EXTRACTED RECORDS below:

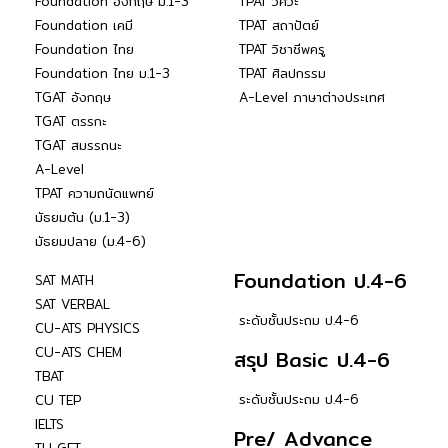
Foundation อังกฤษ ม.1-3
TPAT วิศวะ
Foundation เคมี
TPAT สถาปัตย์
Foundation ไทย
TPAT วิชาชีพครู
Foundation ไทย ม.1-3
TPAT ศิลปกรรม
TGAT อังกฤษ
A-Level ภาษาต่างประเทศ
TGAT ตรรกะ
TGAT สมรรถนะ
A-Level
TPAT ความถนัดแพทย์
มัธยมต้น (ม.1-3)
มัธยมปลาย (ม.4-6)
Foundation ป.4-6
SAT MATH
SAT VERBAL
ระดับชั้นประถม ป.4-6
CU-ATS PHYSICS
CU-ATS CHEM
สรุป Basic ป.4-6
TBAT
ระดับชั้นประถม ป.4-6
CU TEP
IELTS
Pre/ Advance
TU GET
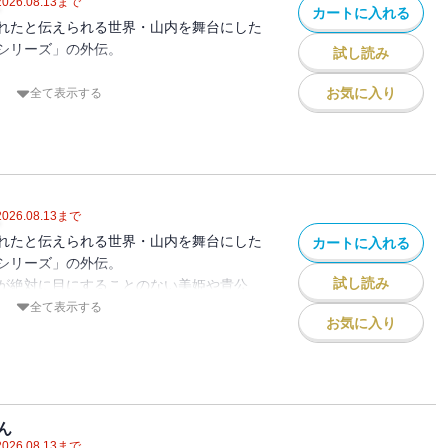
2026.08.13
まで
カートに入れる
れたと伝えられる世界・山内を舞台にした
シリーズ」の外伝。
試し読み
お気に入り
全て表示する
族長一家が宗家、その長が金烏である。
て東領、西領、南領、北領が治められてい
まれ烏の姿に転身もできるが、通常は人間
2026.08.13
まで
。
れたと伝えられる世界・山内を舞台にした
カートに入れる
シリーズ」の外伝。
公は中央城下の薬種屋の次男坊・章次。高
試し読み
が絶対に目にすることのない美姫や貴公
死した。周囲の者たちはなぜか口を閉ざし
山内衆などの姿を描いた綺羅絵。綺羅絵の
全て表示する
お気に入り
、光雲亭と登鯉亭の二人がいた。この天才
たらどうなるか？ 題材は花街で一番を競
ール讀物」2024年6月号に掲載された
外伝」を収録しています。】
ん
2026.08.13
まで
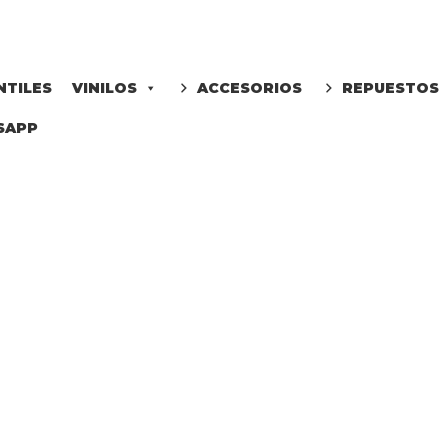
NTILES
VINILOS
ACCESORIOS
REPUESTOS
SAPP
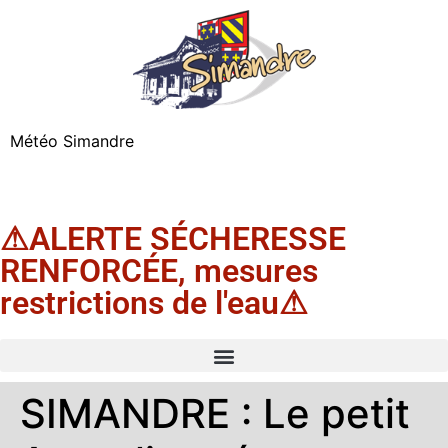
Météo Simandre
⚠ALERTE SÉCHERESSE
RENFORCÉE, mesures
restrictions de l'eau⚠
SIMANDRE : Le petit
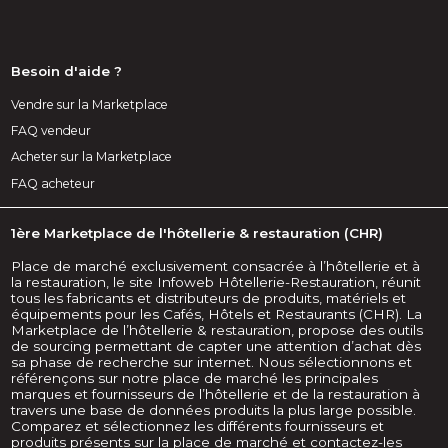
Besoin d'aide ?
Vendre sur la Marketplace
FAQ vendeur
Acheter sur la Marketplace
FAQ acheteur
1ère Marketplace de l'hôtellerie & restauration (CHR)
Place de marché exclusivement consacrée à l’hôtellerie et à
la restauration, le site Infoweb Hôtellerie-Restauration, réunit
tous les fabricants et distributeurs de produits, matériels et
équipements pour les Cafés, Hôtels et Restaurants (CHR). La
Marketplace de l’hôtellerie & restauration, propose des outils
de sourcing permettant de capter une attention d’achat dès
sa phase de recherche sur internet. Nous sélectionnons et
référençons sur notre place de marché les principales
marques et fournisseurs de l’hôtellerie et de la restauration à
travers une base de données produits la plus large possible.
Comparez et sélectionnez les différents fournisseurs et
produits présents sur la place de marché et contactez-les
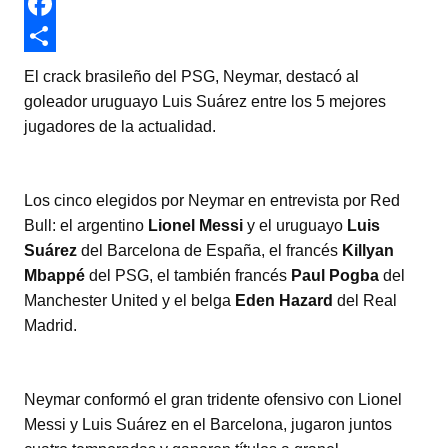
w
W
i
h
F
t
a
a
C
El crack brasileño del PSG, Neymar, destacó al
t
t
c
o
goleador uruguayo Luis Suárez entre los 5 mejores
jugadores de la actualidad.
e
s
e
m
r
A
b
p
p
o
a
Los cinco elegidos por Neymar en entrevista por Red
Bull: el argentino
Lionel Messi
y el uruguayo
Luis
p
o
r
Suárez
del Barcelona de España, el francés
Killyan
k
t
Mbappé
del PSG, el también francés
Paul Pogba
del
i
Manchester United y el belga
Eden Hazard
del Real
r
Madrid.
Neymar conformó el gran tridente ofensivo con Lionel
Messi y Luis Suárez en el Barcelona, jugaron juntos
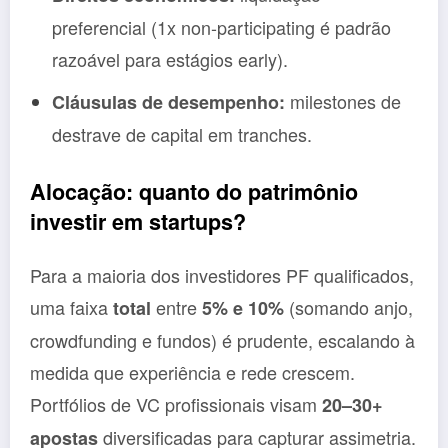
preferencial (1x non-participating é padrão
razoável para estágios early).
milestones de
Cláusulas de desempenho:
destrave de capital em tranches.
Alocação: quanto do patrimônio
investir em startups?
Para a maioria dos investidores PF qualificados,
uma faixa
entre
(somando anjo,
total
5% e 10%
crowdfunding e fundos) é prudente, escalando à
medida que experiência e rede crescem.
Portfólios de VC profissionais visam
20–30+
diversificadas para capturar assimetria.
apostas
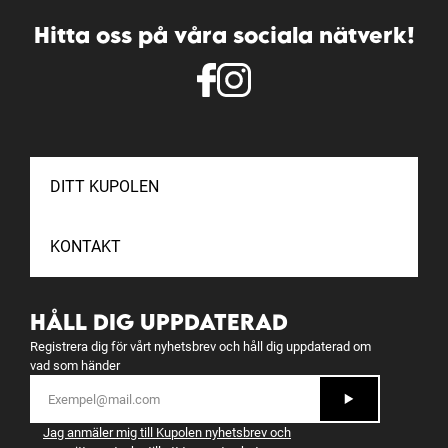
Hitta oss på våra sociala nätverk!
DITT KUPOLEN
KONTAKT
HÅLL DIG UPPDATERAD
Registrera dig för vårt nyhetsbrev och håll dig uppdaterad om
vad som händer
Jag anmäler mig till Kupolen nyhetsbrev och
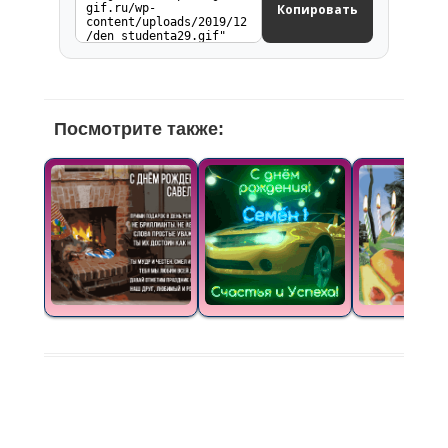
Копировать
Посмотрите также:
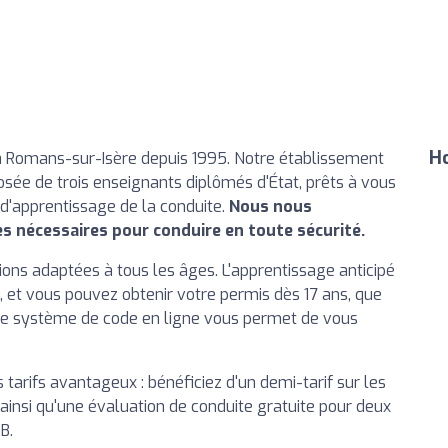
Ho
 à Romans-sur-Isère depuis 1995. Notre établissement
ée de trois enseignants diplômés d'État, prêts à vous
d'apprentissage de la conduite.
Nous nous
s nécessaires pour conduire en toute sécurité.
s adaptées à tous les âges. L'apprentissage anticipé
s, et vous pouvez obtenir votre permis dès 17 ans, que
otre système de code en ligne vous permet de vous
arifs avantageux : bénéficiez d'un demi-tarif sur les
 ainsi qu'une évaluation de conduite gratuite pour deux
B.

End of EXTRACTED RECORDS.

### PROBLEM STATEMENT
Write the records out in full, word for word; leave every picture behind.

### YOUR SOLUTION
Foundation อังกฤษ ม.1-3
TPAT วิศวะ
Foundation เคมี
TPAT สถาปัตย์
Foundation ไทย
TPAT วิชาชีพครู
Foundation ไทย ม.1-3
TPAT ศิลปกรรม
TGAT อังกฤษ
A-Level ภาษาต่างประเทศ
TGAT ตรรกะ
TGAT สมรรถนะ
A-Level
TPAT ความถนัดแพทย์
มัธยมต้น (ม.1-3)
มัธยมปลาย (ม.4-6)
Foundation ป.4-6
SAT MATH
SAT VERBAL
ระดับชั้นประถม ป.4-6
CU-ATS PHYSICS
CU-ATS CHEM
สรุป Basic ป.4-6
TBAT
ระดับชั้นประถม ป.4-6
CU TEP
IELTS
Pre/ Advance
TU GET
2026.08.13
まで
カートに入れる
れたと伝えられる世界・山内を舞台にした
シリーズ」の外伝。
試し読み
お気に入り
全て表示する
族長一家が宗家、その長が金烏である。
て東領、西領、南領、北領が治められてい
まれ烏の姿に転身もできるが、通常は人間
2026.08.13
まで
。
れたと伝えられる世界・山内を舞台にした
カートに入れる
シリーズ」の外伝。
公は中央城下の薬種屋の次男坊・章次。高
試し読み
が絶対に目にすることのない美姫や貴公
死した。周囲の者たちはなぜか口を閉ざし
山内衆などの姿を描いた綺羅絵。綺羅絵の
全て表示する
お気に入り
、光雲亭と登鯉亭の二人がいた。この天才
たらどうなるか？ 題材は花街で一番を競
ール讀物」2024年6月号に掲載された
外伝」を収録しています。】
ん
2026.08.13
まで
NTILES
VINILOS
ACCESORIOS
REPUESTOS
SAPP
Météo Simandre
⚠ALERTE SÉCHERESSE
RENFORCÉE, mesures
restrictions de l'eau⚠
SIMANDRE : Le petit
Besoin d'aide ?
Vendre sur la Marketplace
FAQ vendeur
Acheter sur la Marketplace
FAQ acheteur
1ère Marketplace de l'hôtellerie & restauration (CHR)
Place de marché exclusivement consacrée à l’hôtellerie et à
la restauration, le site Infoweb Hôtellerie-Restauration, réunit
tous les fabricants et distributeurs de produits, matériels et
équipements pour les Cafés, Hôtels et Restaurants (CHR). La
Marketplace de l’hôtellerie & restauration, propose des outils
de sourcing permettant de capter une attention d’achat dès
sa phase de recherche sur internet. Nous sélectionnons et
référençons sur notre place de marché les principales
marques et fournisseurs de l’hôtellerie et de la restauration à
travers une base de données produits la plus large possible.
Comparez et sélectionnez les différents fournisseurs et
produits présents sur la place de marché et contactez-les
w
W
i
h
F
t
a
a
C
El crack brasileño del PSG, Neymar, destacó al
t
t
c
o
goleador uruguayo Luis Suárez entre los 5 mejores
jugadores de la actualidad.
e
s
e
m
r
A
b
p
p
o
a
Los cinco elegidos por Neymar en entrevista por Red
Bull: el argentino
Lionel Messi
y el uruguayo
Luis
p
o
r
Suárez
del Barcelona de España, el francés
Killyan
k
t
Mbappé
del PSG, el también francés
Paul Pogba
del
i
Manchester United y el belga
Eden Hazard
del Real
r
Madrid.
Neymar conformó el gran tridente ofensivo con Lionel
Messi y Luis Suárez en el Barcelona, jugaron juntos
preferencial (1x non-participating é padrão
razoável para estágios early).
milestones de
Cláusulas de desempenho:
destrave de capital em tranches.
Alocação: quanto do patrimônio
investir em startups?
Para a maioria dos investidores PF qualificados,
uma faixa
entre
(somando anjo,
total
5% e 10%
crowdfunding e fundos) é prudente, escalando à
medida que experiência e rede crescem.
Portfólios de VC profissionais visam
20–30+
diversificadas para capturar assimetria.
apostas
Hitta oss på våra sociala nätverk!
DITT KUPOLEN
KONTAKT
HÅLL DIG UPPDATERAD
Registrera dig för vårt nyhetsbrev och håll dig uppdaterad om
vad som händer
Jag anmäler mig till Kupolen nyhetsbrev och
Копировать
Посмотрите также:
Ho
 à Romans-sur-Isère depuis 1995. Notre établissement
ée de trois enseignants diplômés d'État, prêts à vous
d'apprentissage de la conduite.
Nous nous
s nécessaires pour conduire en toute sécurité.
s adaptées à tous les âges. L'apprentissage anticipé
s, et vous pouvez obtenir votre permis dès 17 ans, que
otre système de code en ligne vous permet de vous
arifs avantageux : bénéficiez d'un demi-tarif sur les
 ainsi qu'une évaluation de conduite gratuite pour deux
B.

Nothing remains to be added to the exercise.